Businessman K.S. Quek, 43, brought his whole family along – his wife Jai Soon, 38, two daughters Li Yan, three, and Li Jun, five, 10-month old son Pin Liang and their maid. The two girls came dressed in SIA crew uniform, the sarong kebaya.
Mr Quek said he was glad that the delivery of the A380 had been delayed for nearly two years as his son would have missed the first flight otherwise.
Among those in the first class suite are Mr Julian Hayward, who paid US$100,380 for him and a friend, and Mr Thomas Lee, from California, who was a passenger on the world’s first Boeing 747 commercial flight between New York and London in 1970. Flying with him are his wife and daughter.
Also onboard is Ms Isabelle Chu, a travel agent from Perth, who is flying in both directions on the A380. Ms Chu flew in both directions on the first Singapore Airlines A340-500 flights between Singapore and Los Angeles, and Singapore and New York, non-stop in 2004, with just time for shower between flights. This time, she will enjoy an overnight stopover in Sydney.
There was no show of 15 economy class passengers.
After all the passengers have boarded by about 7 am, there was a simple ribbon cutting ceremony officiated by SIA chief executive Chew Choon Seng.
He also presented a cheque for $615,000 to Ms Jennie Chua, Chairman of Singapore Community Chest. The rest of the money raised from the sale of tickets in the charity auction will go to two children’s hospitals in Sydney, as well as to Medecins Sans Frontieres – also known as Doctors Without Borders – an independent medical-humanitarian organisation that offers emergency aid to people affected by armed conflict, epidemics and natural and man-made disasters in more than 70 countries.
The flight to Sydney, which will take just under seven hours, is piloted by Captain Robert Ting, and three other pilots.

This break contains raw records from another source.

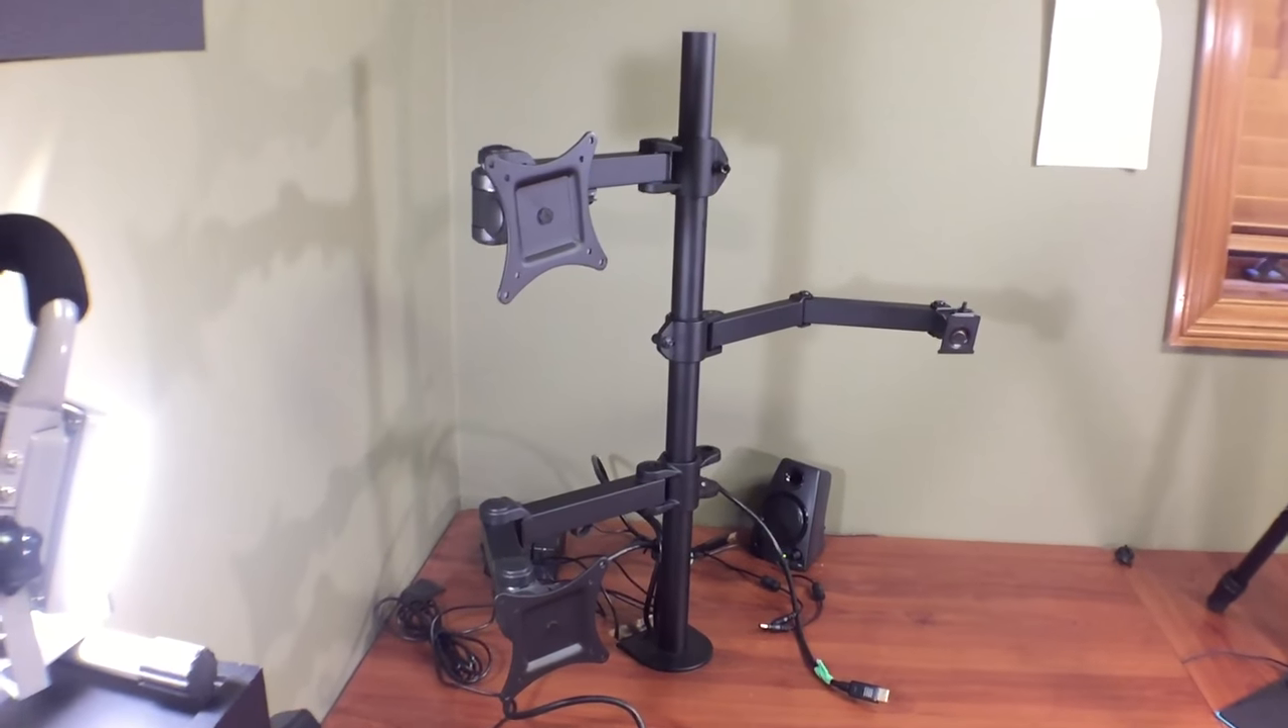So here's the assembled stand so far with a big wiry mess that I'll organize later.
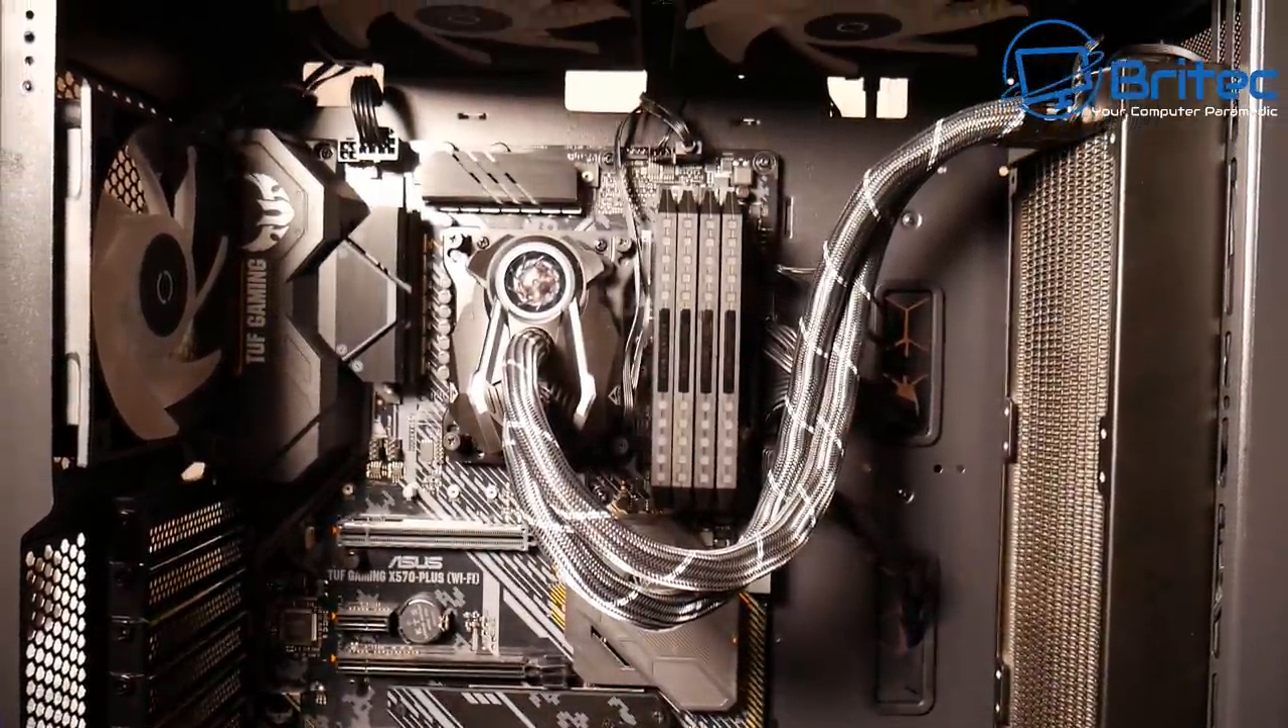So we're getting there now all we need to do now is get that graphics card in.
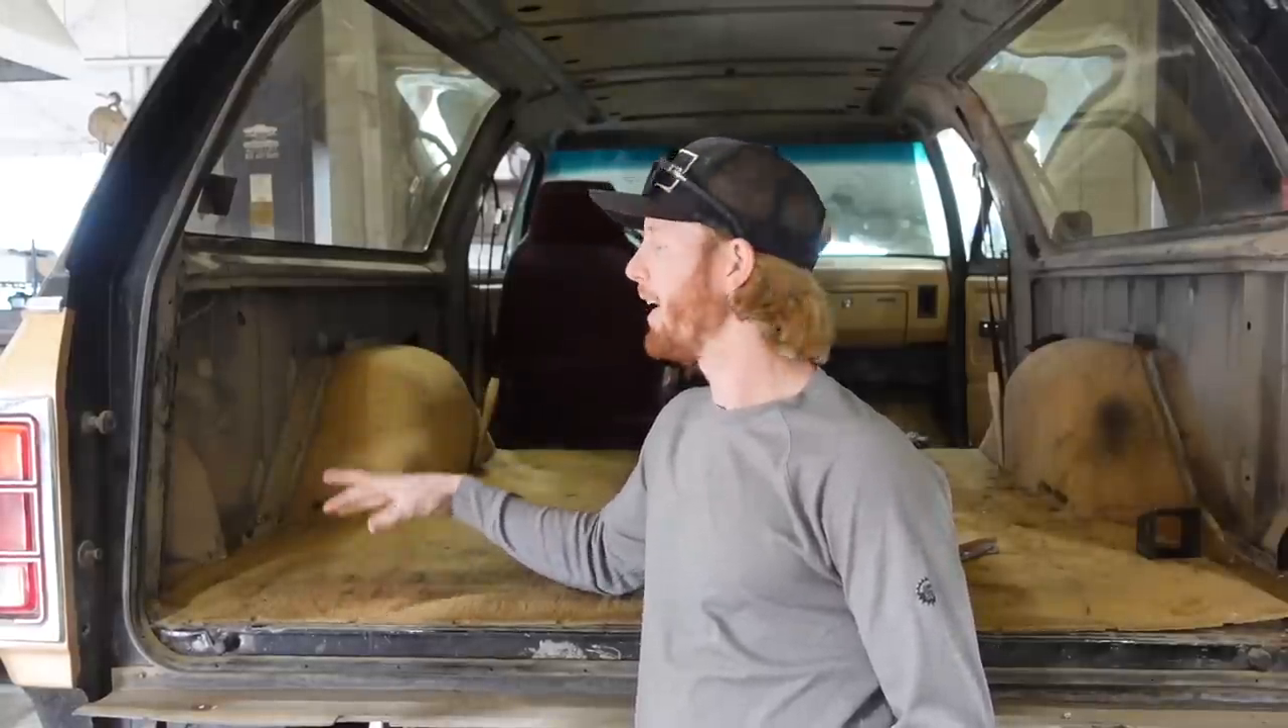So we stripped out the interior.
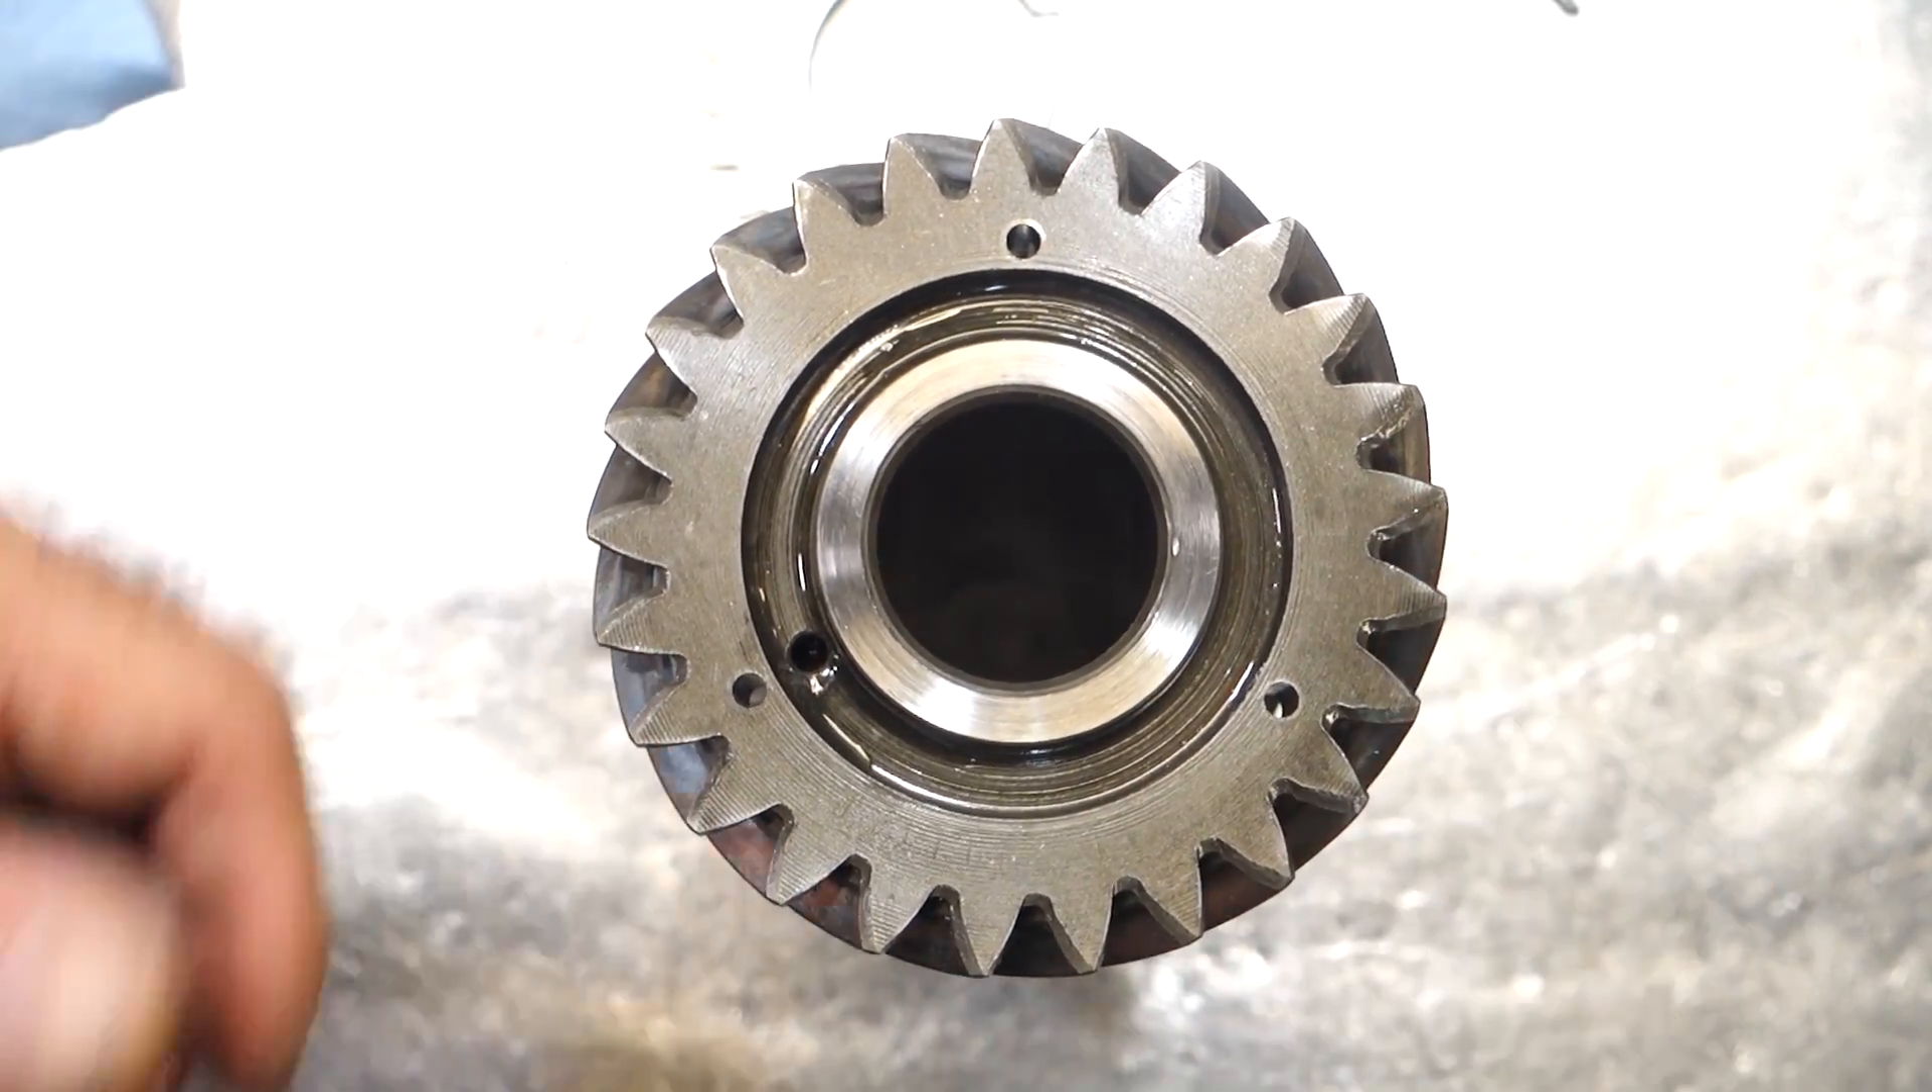So once the plate is removed, you can see you have the three holes where the rivets were.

There are 31 cabin crew members.
The commercial debut of the A380 – a double-decker jet as long as a soccer pitch and with a tail seven storeys high – will be remembered as the biggest thing to hit aviation in over three decades.
Not since the Boeing 747 jumbo took to the skies in 1970 and the supersonic Concorde made its first non-stop crossing of the Atlantic in record time in 1973, has an aircraft attracted as much awe, curiosity, excitement and anticipation.
Capable of carrying more than 500 passengers in a three-class configuration, the A380 burns less fuel per seat – 2.9 litres – than any other big aircraft flying today.
SIA has fitted its jets with just 471 seats – 12 ‘beyond first-class’ Suites, 60 in business class and 399 in economy.
The jet’s entry into service is almost two years behind schedule because of production hiccups that hit its European maker Airbus.
Aircraft wiring and assembly problems due to lack of communication and integration between separate teams working in France and Germany, where the principal assembly sites are located, resulted in three rounds of delays to delivery dates.
It also sparked off a chain of events that saw Airbus lose three chiefs and two A380 customers, and end last year with a net loss of 572 million euros ($1.2 billion).
Parent European Aeronautic Defence and Space (EADS) has not been spared either.
Recent reports of insider trading suggest that executives had sold shares and exercised stock options on learning about the delays to the programme.
Airbus which has so far secured 189 orders for the A380 from 16 airline customers is keeping its fingers crossed for a second wave of buys now that the plane has started flying commercially.
With a four-year recovery programme in place, it aims to deliver 13 A380s next year, 25 in 2009, and 45 every year after that, said CEO and president Thomas Enders recently in Toulouse, France, where the company is based.
SIA, which has ordered 19 of the jets, will start daily scheduled services to Sydney from Sunday, after which it will fly the superjumbo to London, Tokyo’s Narita, Hong Kong and San Francisco.